One Kenyan community's fight against climate change
November, 2009
Value Based Learning
Magongo’s story below describes how one community, living in the coastal district of Kilifi in Kenya, adapted to the consequences of climate change. evaluate the impact of climate change on the community: its causes and consequences and the manner in which the community responded.
When the mangroves started to die, Magongo Lawrence Manje knew something was wrong.
For generations, his 12,000-person community in the coastal Kilifi district in Kenya depended upon Mtwapa Creek’s marine ecosystem for its livelihood, but climate change has increased droughts in their region and altered life as they know it.

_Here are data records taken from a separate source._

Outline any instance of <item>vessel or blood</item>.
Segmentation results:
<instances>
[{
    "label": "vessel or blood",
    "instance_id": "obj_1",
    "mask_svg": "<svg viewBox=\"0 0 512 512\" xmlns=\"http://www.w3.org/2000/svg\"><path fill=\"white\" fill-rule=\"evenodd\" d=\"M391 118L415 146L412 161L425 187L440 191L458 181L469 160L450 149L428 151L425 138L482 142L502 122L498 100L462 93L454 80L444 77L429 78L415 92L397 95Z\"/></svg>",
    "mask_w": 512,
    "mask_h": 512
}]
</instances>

With less rain, mangroves died, leaving coastlines bare, and without the mangroves to prevent erosion and maintain salinity, fish and other marine life couldn’t breed. And as the plants, trees, and fish disappeared, farmers and fishermen had nothing to sell at market.
Magongo, who is the outreach coordinator for the Kwetu Training Center, describes how this chain reaction has affected people’s everyday lives:
“People employed in livestock and crop-growing … lose their jobs and bread basket. Fishermen are no longer getting enough catch to sustain their families, which results [in] poor nutrition. At the same time, students cannot go to school due to lack of fees and hunger.”
All this, because the mangroves disappeared. Because of climate change.
Amid these sobering facts, however, Magongo’s community has hope. Funded in part by the United Nations Development Programme (UNDP), the Kwetu Training Center is teaching the community environmental conservation techniques and helping them reclaim their livelihoods through sustainable methods. Their solutions include:
• establishing replacement mangrove nurseries and protecting the few remaining mangrove forests;
• introducing fish and prawn farming to generate income. Community youth play a major role by constructing fish and prawn ponds to increase productivity;
• implementing beekeeping, organic farming, solar drying and other eco-friendly activities that bring in revenue and improve the community’s standard of living.
Magongo and his team at Kwetu are a terrific example of people taking individual action to adapt to climate change. But as Magongo said to us, everyone must educate their communities on climate change and its direct effects. Otherwise, the forests and marine life they depend on will become a thing of the past.
From http://www.UNFoundation.org UN Foundation Climate and Energy Team
Ecological sustainability
• How has climate change affected the Earth’s resources and life support systems in the coastal Kilifi district in Kenya? What is the community doing to repair this degradation?
Nonviolence
• In such a situation is it possible that the impact of climate change on people’s lives could lead to conflict? Why? What problems might be the cause of such conflict?
• In this case, no inter-group conflicts occurred. Why? How were problems resolved?
Social Justice
• Who is to be blamed for the environmental degradation that deprived residents of the Kilifi district of resources essential to their livelihood and so violated their basic human rights? Are they members of the immediate community? of neighboring countries? and/or the wider global community?
• What would the demands of climate justice make on those responsible for the degradation that affects the wellbeing of this community?
Intergenerational Equity
• How will the impact of climate change on this community affect the quality of life of members of the community’s future generations if it remains unchecked?
Participatory Decision-making
• In dealing with the problems brought to the community by climate change, have the concerns of individuals and groups been solicited?
• Have citizens taken their own actions to deal with the problem?